These firms provided an essential service in sourcing staff to fill roles. More importantly, they helped fill temp roles, that were needed when goods demand and supply chain issues erupted.

However, now we see that temporary employment is falling.

the recent NFIB small business survey shows that the percentage of small businesses who are planning to hire are declining steadily.

And finally, we have major companies letting go of a lot of staff and eliminating these roles altogether. Most of these have been banks and tech companies that employ very specialized staff and since the entire sector is retrenching staff, it would be harder for these workers to find jobs. It's unlikely that these staffing companies would even offer the help. This is what happened to bankers in 2008-2009.

The Fundamentals

As far as the fundamentals go. These companies are not terrible. Yes, they work on thin margins but they also don't carry a massive amount of debt.

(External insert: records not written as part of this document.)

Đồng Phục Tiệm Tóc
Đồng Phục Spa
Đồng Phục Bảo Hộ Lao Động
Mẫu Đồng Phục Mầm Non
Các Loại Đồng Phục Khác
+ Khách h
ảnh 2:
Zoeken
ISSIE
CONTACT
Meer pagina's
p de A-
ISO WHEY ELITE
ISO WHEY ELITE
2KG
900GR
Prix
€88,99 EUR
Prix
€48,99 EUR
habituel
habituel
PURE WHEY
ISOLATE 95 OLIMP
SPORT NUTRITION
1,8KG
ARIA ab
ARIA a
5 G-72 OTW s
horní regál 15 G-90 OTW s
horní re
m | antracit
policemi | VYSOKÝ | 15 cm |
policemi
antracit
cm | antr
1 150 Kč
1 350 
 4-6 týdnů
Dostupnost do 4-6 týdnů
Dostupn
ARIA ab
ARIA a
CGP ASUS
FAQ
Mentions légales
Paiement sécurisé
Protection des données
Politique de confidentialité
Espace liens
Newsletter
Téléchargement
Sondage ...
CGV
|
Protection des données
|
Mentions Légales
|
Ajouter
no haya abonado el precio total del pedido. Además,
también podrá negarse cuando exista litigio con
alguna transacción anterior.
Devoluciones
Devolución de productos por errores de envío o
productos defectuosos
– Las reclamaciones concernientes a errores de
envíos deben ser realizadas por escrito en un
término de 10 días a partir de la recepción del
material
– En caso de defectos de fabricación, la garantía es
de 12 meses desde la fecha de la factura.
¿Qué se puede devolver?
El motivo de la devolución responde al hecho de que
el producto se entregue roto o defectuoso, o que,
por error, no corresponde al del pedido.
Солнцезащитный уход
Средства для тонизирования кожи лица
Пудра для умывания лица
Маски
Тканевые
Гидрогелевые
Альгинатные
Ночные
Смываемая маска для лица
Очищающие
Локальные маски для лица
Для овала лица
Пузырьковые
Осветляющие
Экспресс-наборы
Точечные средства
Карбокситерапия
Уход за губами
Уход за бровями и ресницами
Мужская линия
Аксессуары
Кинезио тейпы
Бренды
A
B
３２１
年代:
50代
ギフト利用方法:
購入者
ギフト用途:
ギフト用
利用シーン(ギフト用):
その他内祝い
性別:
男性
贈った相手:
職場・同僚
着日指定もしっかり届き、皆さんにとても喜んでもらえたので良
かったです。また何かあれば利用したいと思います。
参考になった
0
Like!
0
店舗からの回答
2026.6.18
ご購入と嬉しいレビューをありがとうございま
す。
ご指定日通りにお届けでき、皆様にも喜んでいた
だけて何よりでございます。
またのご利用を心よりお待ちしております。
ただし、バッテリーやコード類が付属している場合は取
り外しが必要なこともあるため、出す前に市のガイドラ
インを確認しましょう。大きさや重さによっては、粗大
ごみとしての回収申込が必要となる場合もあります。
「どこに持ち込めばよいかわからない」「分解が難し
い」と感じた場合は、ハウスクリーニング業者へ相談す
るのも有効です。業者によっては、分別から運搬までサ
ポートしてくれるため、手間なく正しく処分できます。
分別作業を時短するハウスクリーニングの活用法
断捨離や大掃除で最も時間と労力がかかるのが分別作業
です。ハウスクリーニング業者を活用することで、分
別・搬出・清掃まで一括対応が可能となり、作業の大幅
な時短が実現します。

They have been growing revenues for the past one year but, it's becoming increasingly challenging for them to grow net income. Most of them has seen their cash balances decline in the last one year but, on the positive side, they have also cleared out some of their debt.

All these companies still remain Free Cash Flow positive and have very little capex spend. They also have lower debt repayments now so, there is substantial free cash flow to equity.

However, their decline in net income / EPS is troubling and in the economic climate, they are expected to see tough times ahead. If you compare their EV/EBITDA with their forward EV/EBITDA, you can see that Korn Ferry (KFY), Robert Half (RHI) and ASGN are expected to see negative growth, while Kforce is expected to have marginal growth.

Risks

When shorting companies, it's always good practice to keep your Stop Losses tight, maybe even at 3%. Another, important point to consider is that you should take profits early since we are experiencing a very choppy market.

As for the companies themselves, they could experience some reversal in price if we see the unemployment start to inch up because the theory will then be that there are people who are out of jobs and actively looking. Some of these people, even though they may be specialized, will seek out these staffing services in order to take up temp roles in any industry.

As conditions get tighter, and savings start to dwindle, expenses will pile up. Those who were holding out for job offer may find it necessary to use professional agencies to place them.

Closing Thoughts

Looking at the industry chart, we think that there may be at least 10% downside in these names. During the GFC, the downturn in temporary staffing services was about -30% and during the DotCom crisis it was about -13%.


None of the above is investment advice. I have no position in this company but, I may initiate a short position 3 trading days after the publication of this article.